You want to cover your eyes but you've already seen. Before you even realise that something is amiss, it's too late to do anything.
We are reading Tim Winton's modern classic Cloudstreet. There's this thing that he does in his writing that I find shocking. I have to talk about it because it's the first time I've experienced something like this in writing.
The power to shock
Tim Winton keeps shocking me. We are unsuspecting passers-by, innocently enjoying the scenery. The same second that we first feel the prickle of something going wrong, it is too late to prevent the tragedy.
We are now the witness of a horrific accident. We am scarred. We would have closed our eyes or run away if only we had known. But now the trauma of the characters is in part our own. I am Quick Lamb.
To resume life
These moments always occur in the middle of a chapter. This is such a powerful technique. We become the characters who cannot stop, cannot hide from what they have experienced.
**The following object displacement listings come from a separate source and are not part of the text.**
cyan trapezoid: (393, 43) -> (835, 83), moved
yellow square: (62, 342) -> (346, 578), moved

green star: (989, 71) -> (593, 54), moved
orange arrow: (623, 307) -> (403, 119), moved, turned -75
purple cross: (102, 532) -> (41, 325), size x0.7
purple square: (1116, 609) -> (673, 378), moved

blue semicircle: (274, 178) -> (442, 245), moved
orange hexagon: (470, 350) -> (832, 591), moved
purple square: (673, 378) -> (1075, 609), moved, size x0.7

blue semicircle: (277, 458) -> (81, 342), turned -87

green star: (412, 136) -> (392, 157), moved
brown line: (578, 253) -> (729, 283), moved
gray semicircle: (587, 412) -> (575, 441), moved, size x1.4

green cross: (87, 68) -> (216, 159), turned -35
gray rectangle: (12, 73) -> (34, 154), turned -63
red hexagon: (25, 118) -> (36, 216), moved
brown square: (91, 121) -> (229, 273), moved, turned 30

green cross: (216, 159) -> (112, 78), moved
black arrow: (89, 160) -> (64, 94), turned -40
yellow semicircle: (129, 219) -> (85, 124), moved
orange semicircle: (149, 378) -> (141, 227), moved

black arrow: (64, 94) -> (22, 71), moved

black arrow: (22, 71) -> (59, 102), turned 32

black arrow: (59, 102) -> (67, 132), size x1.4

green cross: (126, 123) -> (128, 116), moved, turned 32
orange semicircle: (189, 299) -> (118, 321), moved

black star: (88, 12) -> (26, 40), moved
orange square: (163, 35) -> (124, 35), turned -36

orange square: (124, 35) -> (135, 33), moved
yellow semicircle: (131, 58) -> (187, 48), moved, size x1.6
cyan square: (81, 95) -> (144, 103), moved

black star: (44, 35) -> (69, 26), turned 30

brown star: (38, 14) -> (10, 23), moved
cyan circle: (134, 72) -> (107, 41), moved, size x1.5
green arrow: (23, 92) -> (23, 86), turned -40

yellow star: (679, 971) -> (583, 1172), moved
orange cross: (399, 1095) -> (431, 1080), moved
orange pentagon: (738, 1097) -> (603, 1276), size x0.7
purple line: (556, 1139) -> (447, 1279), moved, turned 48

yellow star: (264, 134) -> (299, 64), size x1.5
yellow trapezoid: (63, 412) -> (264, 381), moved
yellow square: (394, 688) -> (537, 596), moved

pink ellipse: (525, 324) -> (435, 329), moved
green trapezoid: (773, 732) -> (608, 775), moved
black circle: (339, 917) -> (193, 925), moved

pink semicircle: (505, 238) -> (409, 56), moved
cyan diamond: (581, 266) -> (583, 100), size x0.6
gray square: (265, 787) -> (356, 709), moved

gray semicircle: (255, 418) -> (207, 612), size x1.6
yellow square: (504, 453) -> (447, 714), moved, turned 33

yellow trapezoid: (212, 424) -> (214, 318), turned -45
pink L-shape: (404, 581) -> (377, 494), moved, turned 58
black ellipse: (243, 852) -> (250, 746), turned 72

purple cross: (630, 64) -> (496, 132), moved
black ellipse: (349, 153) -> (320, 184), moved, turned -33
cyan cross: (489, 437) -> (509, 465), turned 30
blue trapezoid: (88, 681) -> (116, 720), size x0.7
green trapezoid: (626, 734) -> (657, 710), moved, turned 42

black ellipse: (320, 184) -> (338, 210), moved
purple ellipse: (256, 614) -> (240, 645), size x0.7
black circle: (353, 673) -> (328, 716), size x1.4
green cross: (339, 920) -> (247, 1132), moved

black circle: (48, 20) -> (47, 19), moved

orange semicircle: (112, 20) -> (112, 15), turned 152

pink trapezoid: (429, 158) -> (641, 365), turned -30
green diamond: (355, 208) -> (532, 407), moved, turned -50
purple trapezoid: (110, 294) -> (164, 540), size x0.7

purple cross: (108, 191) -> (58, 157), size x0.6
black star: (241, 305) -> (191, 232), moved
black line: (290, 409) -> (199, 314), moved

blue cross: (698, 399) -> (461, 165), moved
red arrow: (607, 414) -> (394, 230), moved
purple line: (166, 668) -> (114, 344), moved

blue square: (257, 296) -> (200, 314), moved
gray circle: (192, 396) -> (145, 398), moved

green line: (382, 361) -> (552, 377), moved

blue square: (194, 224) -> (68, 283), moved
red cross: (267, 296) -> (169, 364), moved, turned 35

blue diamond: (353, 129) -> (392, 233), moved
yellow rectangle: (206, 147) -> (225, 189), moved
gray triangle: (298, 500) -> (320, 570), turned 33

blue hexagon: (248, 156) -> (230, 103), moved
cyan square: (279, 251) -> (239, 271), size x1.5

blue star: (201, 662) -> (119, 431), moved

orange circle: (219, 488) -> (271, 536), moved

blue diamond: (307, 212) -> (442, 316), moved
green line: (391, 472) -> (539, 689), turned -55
We are forced to continue living the chapter. There's no time to grieve, only room for moving forwards.
**SPOILER ALERT** Quick Lamb witnesses the death of Wogga McBride and because he doesn't tell anyone, he has no choice but to act as though nothing out of the ordinary happened. This terrible trauma and tension belongs to the reader as well, unable to do or change what we've read, we just keep reading.
In this way, the book mirrors life. To read Cloudstreet is to experience life in miniature. It is not a passive viewing experience, but a forced participation in life. I will be haunted by every word.